* [TASK LIST]
a: Name every person mentioned in the excerpt on Wayne Shorter, starting from the paragraph that opens "There's a story I like."
b: Pick up the excerpt on Wayne Shorter after its final sentence and keep writing it in the same voice.

* [PAGE EXTRACT]
# # # # #

The Jazz Ear
Conversations Over Music
By Ben Ratliff
Henry Holt and Company Copyright © 2008 Ben Ratliff
All rights reserved.
Behold, the Sea! Wayne Shorter
There's a story I like about Wayne Shorter. It's told in Footprints, Michelle Mercer's biography of Shorter, a book that folded in his voice and which may have to serve as his autobiography, unless he writes a proper one. It is told by Hal Miller, a jazz historian who sometimes traveled on tour with Weather Report, the band Shorter played saxophone with from 1971 to 1985.
"I remember once I asked Wayne for the time," Miller told Mercer. "He started talking to me about the cosmos and how time is relative." Miller and Shorter were waiting somewhere — an airport, a train station, a hotel. The band's keyboardist, Joe Zawinul, who took charge of such matters as what the road crew was supposed to do and when, set Miller straight. "You don't ask Wayne shit like that," he snapped. "It's 7:06 p.m."
I have had similar conversations with Shorter over the years. Not long after I read that book, I got in touch with him, hoping we could listen to some music that he admired, as a way into having a conversation about music and, ultimately, about his own work. I figured that the exchange might be one ballooned 7:06 p.m., but I also figured that as long as we were listening to the same music at the same time, the conversation wouldn't break down. After he finished a European tour with his quartet, we got together on a December afternoon at his home in Aventura, Florida, less a town than a thicket of tall condominium towers near the ocean.

# # # # #

* [RECORDED DATA]

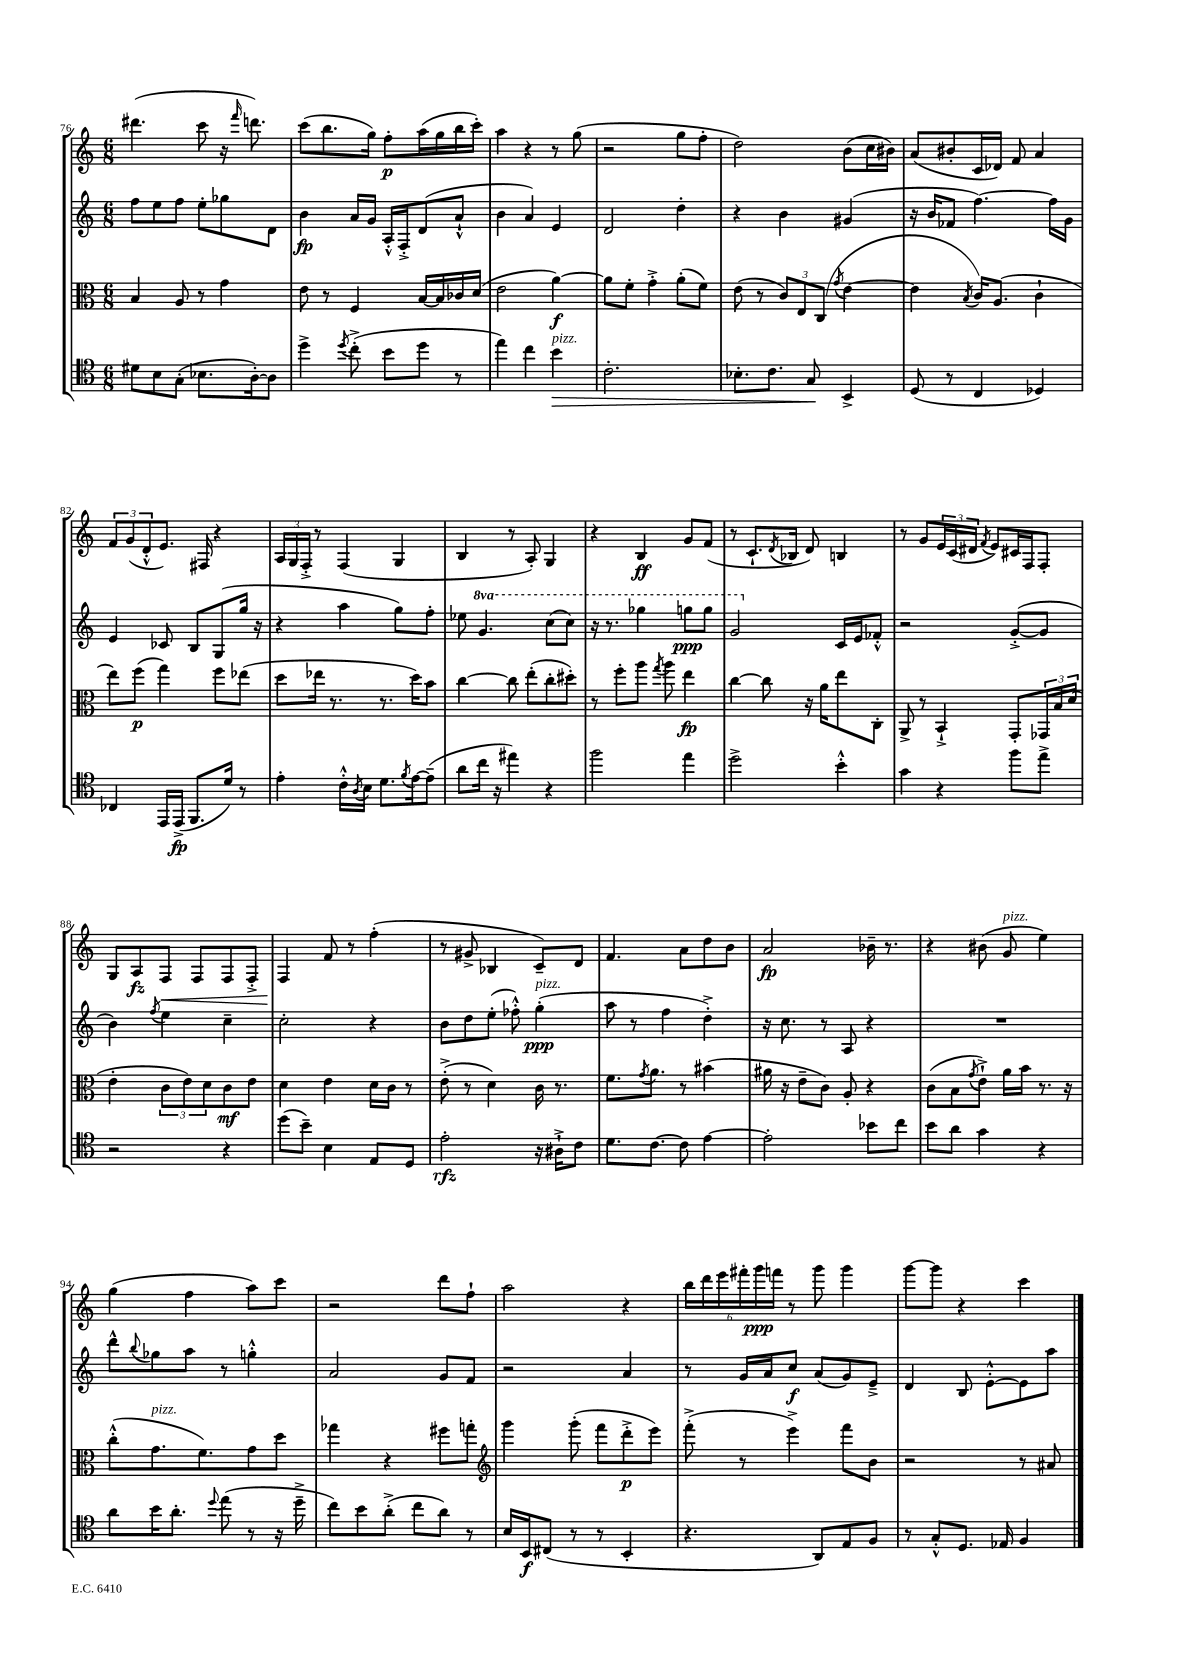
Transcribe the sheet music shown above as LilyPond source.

# # # # #

* [RESPONSES BY TASK]
a: Wayne Shorter, Michelle Mercer, Hal Miller, Joe Zawinul

b:
Since he went back on the road with an acoustic jazz quartet in 2001, after an extended period of fits and starts following the breakup of Weather Report, Shorter's shows have built up a consensus of awe seldom encountered in the splintered world of jazz. He has been playing his own compositions — from his days with the mid-1960s Miles Davis Quintet to pieces from later solo records — and establishing that there is a way of writing tunes for a hard-core jazz group that are not codified by style as soon as they hit the music paper. The pieces are open-ended, a function of his temperament, as a few hours in his company makes clear.
Shorter, born and raised in Newark, New Jersey, has a cast of mind that makes his jazz almost zenlike. His songs are succinct, clever, sometimes even cute, but they also pose unanswerable questions. Many of his songs from the mid-1960s, when he was turning out one small masterpiece after another — "Fall," "Limbo," "Nefertiti," "Et Cetera," "Orbits" — are dressed in odd phrase lengths and rarefied harmonies. They can seem too fragile to be bruised in a nightclub.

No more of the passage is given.